Jack Highton1, Rebecca Steketee2, Rozanna Meijboom3, Marion Smits2, Enrico De Vita4, Jonathan Schott5, and David L Thomas6,7,8
1Department of Medical Physics and Biomedical Engineering, University College London, London, United Kingdom, 2Department of Radiology and Nuclear Medicine, Erasmus Medical Centre, Rotterdam, Netherlands, Rotterdam, Netherlands, 3Centre for Clinical Brain Sciences, University of Edinburgh, Edinburgh, United Kingdom, 4King's College London, London, United Kingdom, 5University College London, London, United Kingdom, 6Dementia Research Centre, University College London, London, United Kingdom, 7Neuroradiological Academic Unit, Department of Brain Repair and Rehabilitation, Institute of Neurology, University College London, London, United Kingdom, 8Wellcome Centre for Human Neuroimaging, Institute of Neurology,, University College London, London, United Kingdom
Partial volume correction (PVC) is often applied to analyse cerebral blood flow (CBF) in dementia, in order to isolate perfusion changes from atrophy of grey matter. But PVC inevitably results in spatial smoothing of CBF, which may weaken the informative spatial pattern of CBF changes.

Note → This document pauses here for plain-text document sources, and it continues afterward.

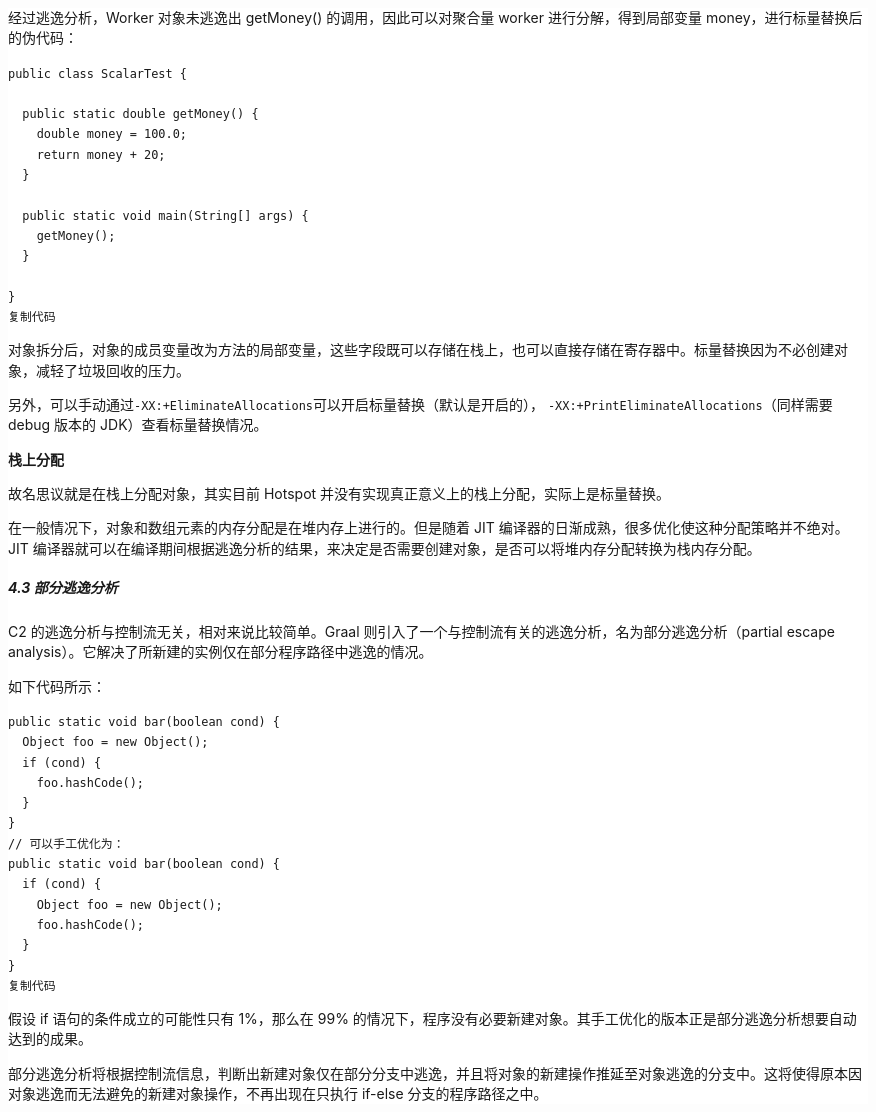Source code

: 经过逃逸分析，Worker 对象未逃逸出 getMoney() 的调用，因此可以对聚合量 worker 进行分解，得到局部变量 money，进行标量替换后的伪代码：

```
public class ScalarTest {

  public static double getMoney() {
    double money = 100.0;
    return money + 20;
  }

  public static void main(String[] args) {
    getMoney();
  }

}
复制代码
```

对象拆分后，对象的成员变量改为方法的局部变量，这些字段既可以存储在栈上，也可以直接存储在寄存器中。标量替换因为不必创建对象，减轻了垃圾回收的压力。

另外，可以手动通过`-XX:+EliminateAllocations`可以开启标量替换（默认是开启的）， `-XX:+PrintEliminateAllocations`（同样需要 debug 版本的 JDK）查看标量替换情况。

**栈上分配**

故名思议就是在栈上分配对象，其实目前 Hotspot 并没有实现真正意义上的栈上分配，实际上是标量替换。

在一般情况下，对象和数组元素的内存分配是在堆内存上进行的。但是随着 JIT 编译器的日渐成熟，很多优化使这种分配策略并不绝对。JIT 编译器就可以在编译期间根据逃逸分析的结果，来决定是否需要创建对象，是否可以将堆内存分配转换为栈内存分配。

##### 4.3 部分逃逸分析

C2 的逃逸分析与控制流无关，相对来说比较简单。Graal 则引入了一个与控制流有关的逃逸分析，名为部分逃逸分析（partial escape analysis）。它解决了所新建的实例仅在部分程序路径中逃逸的情况。

如下代码所示：

```
public static void bar(boolean cond) {
  Object foo = new Object();
  if (cond) {
    foo.hashCode();
  }
}
// 可以手工优化为：
public static void bar(boolean cond) {
  if (cond) {
    Object foo = new Object();
    foo.hashCode();
  }
}
复制代码
```

假设 if 语句的条件成立的可能性只有 1%，那么在 99% 的情况下，程序没有必要新建对象。其手工优化的版本正是部分逃逸分析想要自动达到的成果。

部分逃逸分析将根据控制流信息，判断出新建对象仅在部分分支中逃逸，并且将对象的新建操作推延至对象逃逸的分支中。这将使得原本因对象逃逸而无法避免的新建对象操作，不再出现在只执行 if-else 分支的程序路径之中。
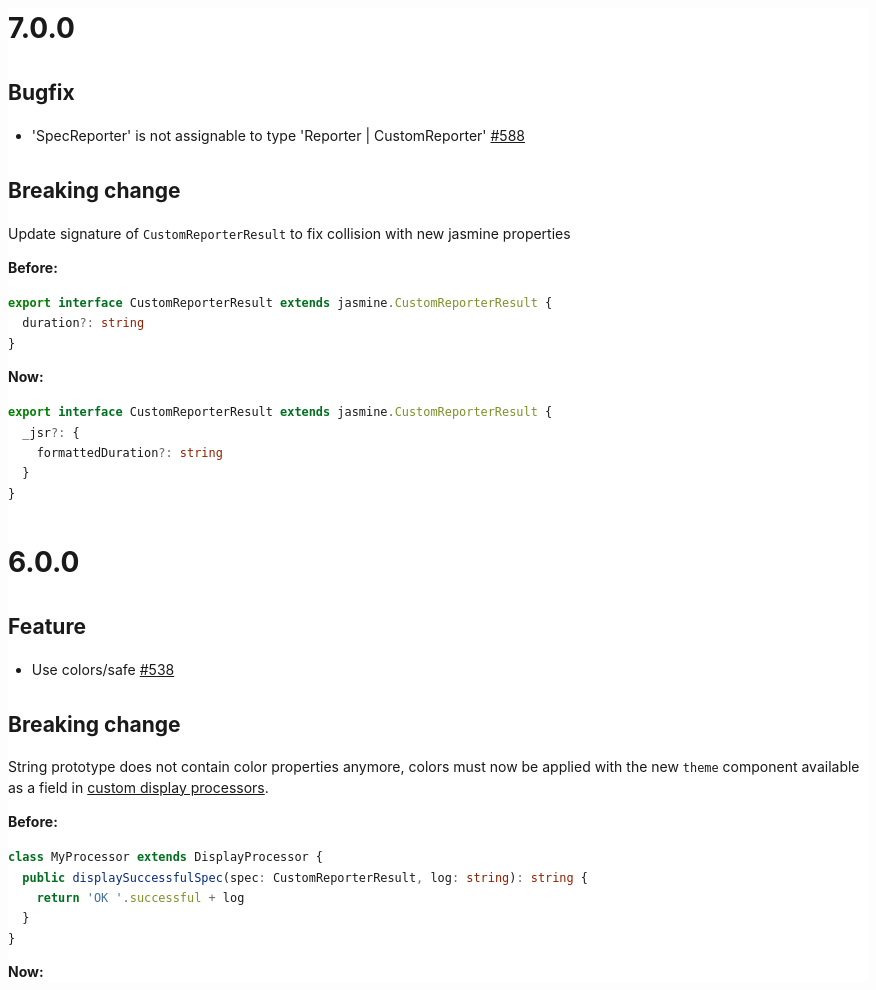 # 7.0.0

## Bugfix

- 'SpecReporter' is not assignable to type 'Reporter | CustomReporter' [#588](https://github.com/bcaudan/jasmine-spec-reporter/pull/588)

## Breaking change

Update signature of `CustomReporterResult` to fix collision with new jasmine properties

**Before:**

```ts
export interface CustomReporterResult extends jasmine.CustomReporterResult {
  duration?: string
}
```

**Now:**

```ts
export interface CustomReporterResult extends jasmine.CustomReporterResult {
  _jsr?: {
    formattedDuration?: string
  }
}
```

# 6.0.0

## Feature

- Use colors/safe [#538](https://github.com/bcaudan/jasmine-spec-reporter/pull/538)

## Breaking change

String prototype does not contain color properties anymore, colors must now be applied with the new `theme` component available as a field in [custom display processors](docs/customize-output.md).

**Before:**

```ts
class MyProcessor extends DisplayProcessor {
  public displaySuccessfulSpec(spec: CustomReporterResult, log: string): string {
    return 'OK '.successful + log
  }
}
```

**Now:**
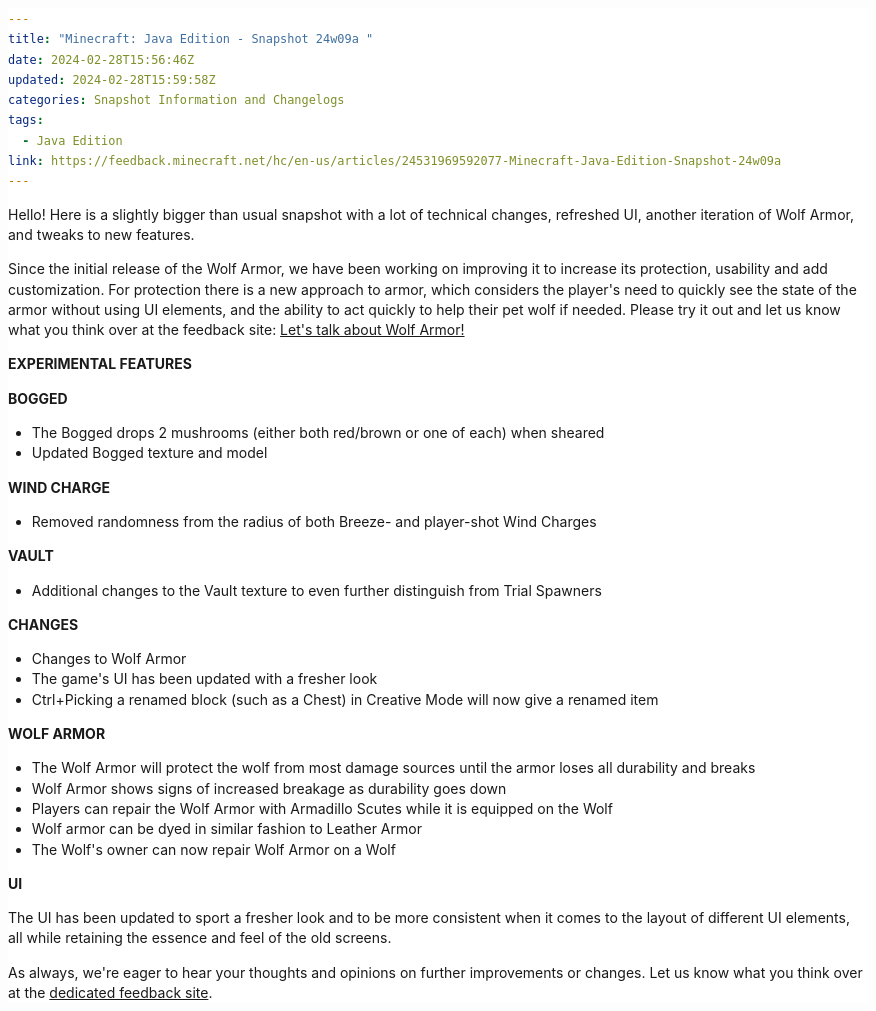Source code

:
 ```yaml
---
title: "Minecraft: Java Edition - Snapshot 24w09a "
date: 2024-02-28T15:56:46Z
updated: 2024-02-28T15:59:58Z
categories: Snapshot Information and Changelogs
tags:
  - Java Edition
link: https://feedback.minecraft.net/hc/en-us/articles/24531969592077-Minecraft-Java-Edition-Snapshot-24w09a
---
```


Hello! Here is a slightly bigger than usual snapshot with a lot of technical changes, refreshed UI, another iteration of Wolf Armor, and tweaks to new features.

Since the initial release of the Wolf Armor, we have been working on improving it to increase its protection, usability and add customization. For protection there is a new approach to armor, which considers the player's need to quickly see the state of the armor without using UI elements, and the ability to act quickly to help their pet wolf if needed. Please try it out and let us know what you think over at the feedback site: [Let's talk about Wolf Armor!](https://aka.ms/wolfarmorfeedback)

**EXPERIMENTAL FEATURES**

**BOGGED**

- The Bogged drops 2 mushrooms (either both red/brown or one of each) when sheared
- Updated Bogged texture and model

**WIND CHARGE**

- Removed randomness from the radius of both Breeze- and player-shot Wind Charges

**VAULT**

- Additional changes to the Vault texture to even further distinguish from Trial Spawners

**CHANGES**

- Changes to Wolf Armor
- The game's UI has been updated with a fresher look
- Ctrl+Picking a renamed block (such as a Chest) in Creative Mode will now give a renamed item

**WOLF ARMOR**

- The Wolf Armor will protect the wolf from most damage sources until the armor loses all durability and breaks
- Wolf Armor shows signs of increased breakage as durability goes down
- Players can repair the Wolf Armor with Armadillo Scutes while it is equipped on the Wolf
- Wolf armor can be dyed in similar fashion to Leather Armor
- The Wolf's owner can now repair Wolf Armor on a Wolf

**UI**

The UI has been updated to sport a fresher look and to be more consistent when it comes to the layout of different UI elements, all while retaining the essence and feel of the old screens.

As always, we're eager to hear your thoughts and opinions on further improvements or changes. Let us know what you think over at the [dedicated feedback site](https://aka.ms/JavaUIFeedback).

Here, machine learning was used to detect Fronto-Temporal Dementia (FTD), considering spatial patterns in CBF from Arterial Spin Labelling, with and without PVC. Also, multimodal voxel concordance analysis untangled the spatial relationship between GM atrophy and CBF. This information was used with CBF PVC to improve the FTD detection accuracy without the atrophy signature.